Frank watched her close her eyes, face shining clean, hands folded over the neatly turned-back sheet. He walked over with the trophy, raised it and slammed it down hard on the empty flat side of the king-size bed. Mickey's eyes opened abruptly and she came up on her elbows as the trophy struck her legs, bounced awkwardly, and went end-over-end off the side of the bed.

Frank waited. After a moment he said, "I didn't mean to do that, but goddamn-it I'm asking you a question. You accuse me of being drunk, how many did I have?" Subdued, but hanging on.

Mickey was sitting up, touching her shins. They hurt with a throb, but she didn't want to push the sheet down to look.

"Aren't you?"

"Aren't I what?"

"Frank, why don't you go to bed?"

She lay back again, this time turning to her side, away from him. Reaching up to turn off the lamp, she saw the golfer on the floor, no longer on top of the Empire State Building.

Frank said, well, he counted them. She was always saying he should count his drinks, right? Well, tonight he'd counted them. He'd had eighteen since finishing golf at 6:30. Okay, now what was he supposed to do? You count drinks and then what? What was supposed to happen? Mickey didn't answer. You keep a record, is that it? What was it supposed to tell you?

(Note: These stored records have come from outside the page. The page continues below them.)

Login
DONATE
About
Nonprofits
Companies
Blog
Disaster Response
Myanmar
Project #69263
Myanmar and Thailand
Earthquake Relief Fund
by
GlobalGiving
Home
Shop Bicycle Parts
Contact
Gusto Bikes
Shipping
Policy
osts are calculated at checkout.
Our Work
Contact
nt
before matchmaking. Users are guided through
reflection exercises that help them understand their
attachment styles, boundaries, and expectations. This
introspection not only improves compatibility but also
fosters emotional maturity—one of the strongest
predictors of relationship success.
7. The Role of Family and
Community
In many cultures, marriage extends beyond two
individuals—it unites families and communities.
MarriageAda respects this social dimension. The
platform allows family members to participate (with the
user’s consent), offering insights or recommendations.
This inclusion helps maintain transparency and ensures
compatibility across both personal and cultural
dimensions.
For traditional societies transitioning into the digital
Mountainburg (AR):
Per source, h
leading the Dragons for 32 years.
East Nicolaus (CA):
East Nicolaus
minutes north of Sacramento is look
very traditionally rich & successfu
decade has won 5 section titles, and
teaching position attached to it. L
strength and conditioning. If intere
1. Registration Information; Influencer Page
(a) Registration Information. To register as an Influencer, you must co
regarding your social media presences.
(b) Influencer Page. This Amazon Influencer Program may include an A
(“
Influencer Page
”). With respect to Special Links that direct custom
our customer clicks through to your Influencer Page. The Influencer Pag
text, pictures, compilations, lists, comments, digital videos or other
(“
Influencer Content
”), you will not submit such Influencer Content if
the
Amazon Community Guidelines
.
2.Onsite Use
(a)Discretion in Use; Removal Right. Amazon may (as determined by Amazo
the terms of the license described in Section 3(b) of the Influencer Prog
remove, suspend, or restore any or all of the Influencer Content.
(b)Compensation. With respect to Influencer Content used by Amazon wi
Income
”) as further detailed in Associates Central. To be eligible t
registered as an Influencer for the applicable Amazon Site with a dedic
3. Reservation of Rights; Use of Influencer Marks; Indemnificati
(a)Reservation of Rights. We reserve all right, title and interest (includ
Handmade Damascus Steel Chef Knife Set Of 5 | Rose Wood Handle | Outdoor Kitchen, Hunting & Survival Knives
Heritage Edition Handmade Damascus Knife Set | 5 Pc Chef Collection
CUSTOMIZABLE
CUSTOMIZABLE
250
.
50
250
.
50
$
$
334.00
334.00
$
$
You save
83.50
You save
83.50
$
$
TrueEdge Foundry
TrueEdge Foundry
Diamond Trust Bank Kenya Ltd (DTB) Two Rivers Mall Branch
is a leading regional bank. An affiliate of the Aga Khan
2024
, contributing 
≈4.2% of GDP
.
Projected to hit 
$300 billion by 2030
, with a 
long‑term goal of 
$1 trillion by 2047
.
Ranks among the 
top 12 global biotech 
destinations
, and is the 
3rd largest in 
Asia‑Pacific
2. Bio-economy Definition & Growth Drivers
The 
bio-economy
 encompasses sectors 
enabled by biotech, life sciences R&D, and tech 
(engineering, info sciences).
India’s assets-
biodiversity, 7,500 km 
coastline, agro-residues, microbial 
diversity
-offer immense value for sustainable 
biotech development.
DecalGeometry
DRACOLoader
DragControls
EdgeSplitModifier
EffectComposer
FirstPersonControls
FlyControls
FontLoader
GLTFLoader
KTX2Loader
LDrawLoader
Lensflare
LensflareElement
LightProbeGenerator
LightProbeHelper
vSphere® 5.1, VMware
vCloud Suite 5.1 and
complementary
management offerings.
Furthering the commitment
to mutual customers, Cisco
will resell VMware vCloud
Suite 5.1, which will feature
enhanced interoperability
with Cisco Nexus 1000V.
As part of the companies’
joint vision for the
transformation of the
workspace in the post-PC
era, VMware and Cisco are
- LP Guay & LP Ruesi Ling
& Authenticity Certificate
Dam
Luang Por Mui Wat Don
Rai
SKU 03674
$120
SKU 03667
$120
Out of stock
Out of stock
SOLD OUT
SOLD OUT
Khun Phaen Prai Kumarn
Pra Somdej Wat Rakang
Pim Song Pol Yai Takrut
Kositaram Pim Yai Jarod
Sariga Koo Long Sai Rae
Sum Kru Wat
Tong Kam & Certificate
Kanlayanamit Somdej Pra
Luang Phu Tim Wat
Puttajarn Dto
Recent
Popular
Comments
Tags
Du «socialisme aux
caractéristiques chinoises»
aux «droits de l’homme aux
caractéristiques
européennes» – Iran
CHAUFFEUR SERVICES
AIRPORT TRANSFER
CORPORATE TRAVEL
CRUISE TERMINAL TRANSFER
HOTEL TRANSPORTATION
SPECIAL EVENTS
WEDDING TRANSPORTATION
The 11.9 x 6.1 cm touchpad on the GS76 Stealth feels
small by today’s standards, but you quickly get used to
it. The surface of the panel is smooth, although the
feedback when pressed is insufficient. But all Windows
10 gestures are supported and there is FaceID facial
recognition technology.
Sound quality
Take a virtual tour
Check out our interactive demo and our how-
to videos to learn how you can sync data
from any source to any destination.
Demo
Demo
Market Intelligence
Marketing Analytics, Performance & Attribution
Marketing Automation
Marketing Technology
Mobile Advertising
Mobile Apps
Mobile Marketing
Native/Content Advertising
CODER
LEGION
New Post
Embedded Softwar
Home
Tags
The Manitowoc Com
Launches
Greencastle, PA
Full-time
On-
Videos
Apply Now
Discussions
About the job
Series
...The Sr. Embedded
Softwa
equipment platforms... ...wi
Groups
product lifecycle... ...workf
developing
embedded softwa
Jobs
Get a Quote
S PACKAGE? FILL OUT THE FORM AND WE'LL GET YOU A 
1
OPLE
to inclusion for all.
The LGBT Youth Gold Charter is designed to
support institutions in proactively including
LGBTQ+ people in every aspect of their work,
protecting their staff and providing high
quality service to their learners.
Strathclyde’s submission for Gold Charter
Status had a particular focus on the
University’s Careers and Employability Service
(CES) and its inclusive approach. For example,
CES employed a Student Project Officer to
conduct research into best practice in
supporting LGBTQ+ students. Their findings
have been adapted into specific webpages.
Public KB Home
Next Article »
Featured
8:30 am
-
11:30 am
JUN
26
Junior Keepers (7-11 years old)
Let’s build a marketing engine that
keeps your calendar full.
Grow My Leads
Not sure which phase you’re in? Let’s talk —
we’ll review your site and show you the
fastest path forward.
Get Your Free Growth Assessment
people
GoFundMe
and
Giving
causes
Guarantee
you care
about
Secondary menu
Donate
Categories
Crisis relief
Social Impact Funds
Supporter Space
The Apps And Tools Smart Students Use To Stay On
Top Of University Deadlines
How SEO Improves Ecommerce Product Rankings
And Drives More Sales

At twenty past four Mickey heard her husband get up to go to the bathroom. She heard a bumping, scraping noise and raised her head to see Frank--a pale figure in the dark--pushing his dresser away from the wall, struggling with it, grunting, then wedging himself in behind it. There was silence before another sound came to her, soft and steady, as the Deep Run Country Club First Flight champ urinated down the wall and onto the oak floor.

After that, for awhile, she lay awake and asked herself questions.

What had they really been talking about? Not drinks. Why did she let him--Why did she play games with him? ... Why was she afraid to tell him what she felt? Why didn't she cut through all the words and get to the point? ... Why did she do things--sit around the club, smile, laugh at things that weren't funny--she didn't want to do? Playing kissy-ass, that's what it amounted to. Why was she so goddamn nice all the time? Nicey-nice. God.